Your answer should be a single number: the count of lines in the entries below that contain "crystal".

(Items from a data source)
========

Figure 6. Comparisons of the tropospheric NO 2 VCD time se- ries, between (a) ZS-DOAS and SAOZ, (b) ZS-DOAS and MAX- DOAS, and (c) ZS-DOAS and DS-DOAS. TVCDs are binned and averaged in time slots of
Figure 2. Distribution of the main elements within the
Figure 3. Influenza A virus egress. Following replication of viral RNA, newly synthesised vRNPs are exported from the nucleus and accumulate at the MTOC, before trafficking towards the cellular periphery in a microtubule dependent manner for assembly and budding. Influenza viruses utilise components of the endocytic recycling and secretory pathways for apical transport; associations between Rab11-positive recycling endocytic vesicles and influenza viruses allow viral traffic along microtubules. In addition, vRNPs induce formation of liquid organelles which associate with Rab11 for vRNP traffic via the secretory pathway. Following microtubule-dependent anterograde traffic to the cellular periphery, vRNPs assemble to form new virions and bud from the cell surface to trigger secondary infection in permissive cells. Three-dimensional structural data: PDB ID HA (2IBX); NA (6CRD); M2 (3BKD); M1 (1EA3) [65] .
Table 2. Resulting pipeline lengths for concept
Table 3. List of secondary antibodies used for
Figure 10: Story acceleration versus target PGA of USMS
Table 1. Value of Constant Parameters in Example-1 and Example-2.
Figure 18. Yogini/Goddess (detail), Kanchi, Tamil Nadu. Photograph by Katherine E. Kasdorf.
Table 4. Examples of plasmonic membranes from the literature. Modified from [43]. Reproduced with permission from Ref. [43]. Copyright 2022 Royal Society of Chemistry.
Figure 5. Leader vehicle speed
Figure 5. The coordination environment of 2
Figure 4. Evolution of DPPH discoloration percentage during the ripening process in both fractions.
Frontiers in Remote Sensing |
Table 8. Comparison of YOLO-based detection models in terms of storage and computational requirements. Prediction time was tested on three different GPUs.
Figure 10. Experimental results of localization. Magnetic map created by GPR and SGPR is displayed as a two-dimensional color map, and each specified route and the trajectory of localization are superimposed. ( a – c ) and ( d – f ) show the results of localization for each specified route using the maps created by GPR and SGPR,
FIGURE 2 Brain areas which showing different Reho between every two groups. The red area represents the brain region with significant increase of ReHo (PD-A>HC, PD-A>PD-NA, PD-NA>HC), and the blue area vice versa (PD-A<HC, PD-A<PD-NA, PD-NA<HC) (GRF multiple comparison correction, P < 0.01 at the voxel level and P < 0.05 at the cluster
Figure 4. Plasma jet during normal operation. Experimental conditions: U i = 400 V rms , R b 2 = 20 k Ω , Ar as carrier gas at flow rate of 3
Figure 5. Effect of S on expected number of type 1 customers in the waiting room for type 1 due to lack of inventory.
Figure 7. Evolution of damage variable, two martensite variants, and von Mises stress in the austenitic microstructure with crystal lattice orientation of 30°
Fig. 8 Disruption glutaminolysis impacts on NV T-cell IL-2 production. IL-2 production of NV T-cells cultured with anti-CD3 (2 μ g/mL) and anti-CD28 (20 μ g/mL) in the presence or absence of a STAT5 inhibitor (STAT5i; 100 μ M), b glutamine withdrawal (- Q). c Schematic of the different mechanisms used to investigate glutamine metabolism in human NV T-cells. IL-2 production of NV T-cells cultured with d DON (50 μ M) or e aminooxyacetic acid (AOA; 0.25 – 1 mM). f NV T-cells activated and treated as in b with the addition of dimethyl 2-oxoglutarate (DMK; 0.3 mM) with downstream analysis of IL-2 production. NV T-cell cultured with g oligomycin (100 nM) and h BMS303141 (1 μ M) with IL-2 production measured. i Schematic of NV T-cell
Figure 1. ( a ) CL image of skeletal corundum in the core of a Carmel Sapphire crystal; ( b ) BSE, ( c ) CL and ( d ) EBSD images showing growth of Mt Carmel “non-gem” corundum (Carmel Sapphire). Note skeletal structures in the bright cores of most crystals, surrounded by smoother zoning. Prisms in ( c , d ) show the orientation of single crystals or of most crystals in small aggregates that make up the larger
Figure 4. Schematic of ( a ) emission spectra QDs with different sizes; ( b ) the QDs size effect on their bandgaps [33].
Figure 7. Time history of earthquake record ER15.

========

Task answer. 2